Definido cenário eleitoral em Goiás, cientista político avalia não existir favorito

Com a definição em cima da hora do PP, o prazo para as convenções estaduais foi encerrado no último domingo (5/8), definindo, assim, o cenário eleitoral para a disputa ao Palácio das Esmeraldas.

A maior chapa em Goiás é composta por José Eliton (PSDB) e Raquel Teixeira (PSDB) na vice-governadoria, com Marconi Perillo (PSDB) e Lúcia Vânia na disputa ao Senado Federal. Denominada Goiás Avança Mais, a coligação tem 11 partidos, e conquista a maior fatia do horário eleitoral no rádio e na televisão, sendo 40% do tempo .

A coligação Novas Ideias e Novo Goiás terá o segundo maior tempo de TV, com Daniel Vilela (MDB) e Heuler Cruvinel (PP) ocupando a vice, e Pedro Chaves (MDB) e Vanderlan (PP) ao Senado. O terceiro maior tempo será do candidato Ronaldo Caiado, do Democratas, que lidera as pesquisas no momento. A coligação A mudança é Agora terá Lincoln Tejota, do Pros, na vice, e Jorge Kajuru e Wildes Morais na corrida ao Senado.

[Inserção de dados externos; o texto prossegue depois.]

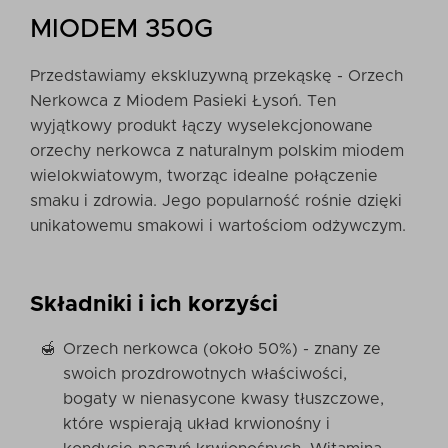
MIODEM 350G
Przedstawiamy ekskluzywną przekąskę - Orzech
Nerkowca z Miodem Pasieki Łysoń. Ten
wyjątkowy produkt łączy wyselekcjonowane
orzechy nerkowca z naturalnym polskim miodem
wielokwiatowym, tworząc idealne połączenie
smaku i zdrowia. Jego popularność rośnie dzięki
unikatowemu smakowi i wartościom odżywczym.
Składniki i ich korzyści
Orzech nerkowca (około 50%) - znany ze
swoich prozdrowotnych właściwości,
bogaty w nienasycone kwasy tłuszczowe,
które wspierają układ krwionośny i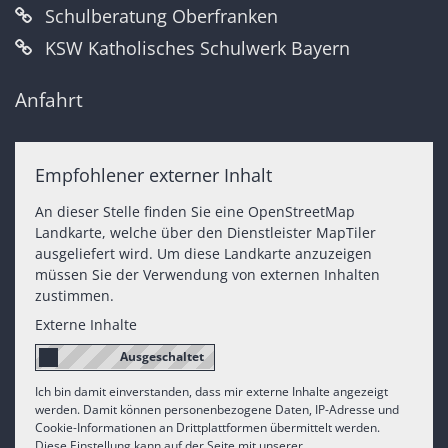
Schulberatung Oberfranken
KSW Katholisches Schulwerk Bayern
Anfahrt
Empfohlener externer Inhalt
An dieser Stelle finden Sie eine OpenStreetMap
Landkarte, welche über den Dienstleister MapTiler
ausgeliefert wird. Um diese Landkarte anzuzeigen
müssen Sie der Verwendung von externen Inhalten
zustimmen.
Externe Inhalte
Ich bin damit einverstanden, dass mir externe Inhalte angezeigt
werden. Damit können personenbezogene Daten, IP-Adresse und
Cookie-Informationen an Drittplattformen übermittelt werden.
Diese Einstellung kann auf der Seite mit unserer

Em entrevista ao Jornal Opção, o cientista político Francisco Tavares, professor da Universidade Federal de Goiás (UFG), falou sobre as três principais candidaturas ao governo de Goiás. Segundo ele, Goiás tem três candidaturas competitivas, e, quando isso ocorre, tende a ter desdobramento em dois turnos.

“O ideal é que os candidatos façam uma campanha mais propositiva, sem animosidade e agressividade, para que possam negociar apoio no segundo turno”, avalia.

Para Tavares, o candidato com maior tempo de TV tem vantagens competitivas sobre os demais, porém, não existe candidato favorito diante das alianças formadas, e qualquer um dos três candidatos tem potencial para ir para o segundo turno.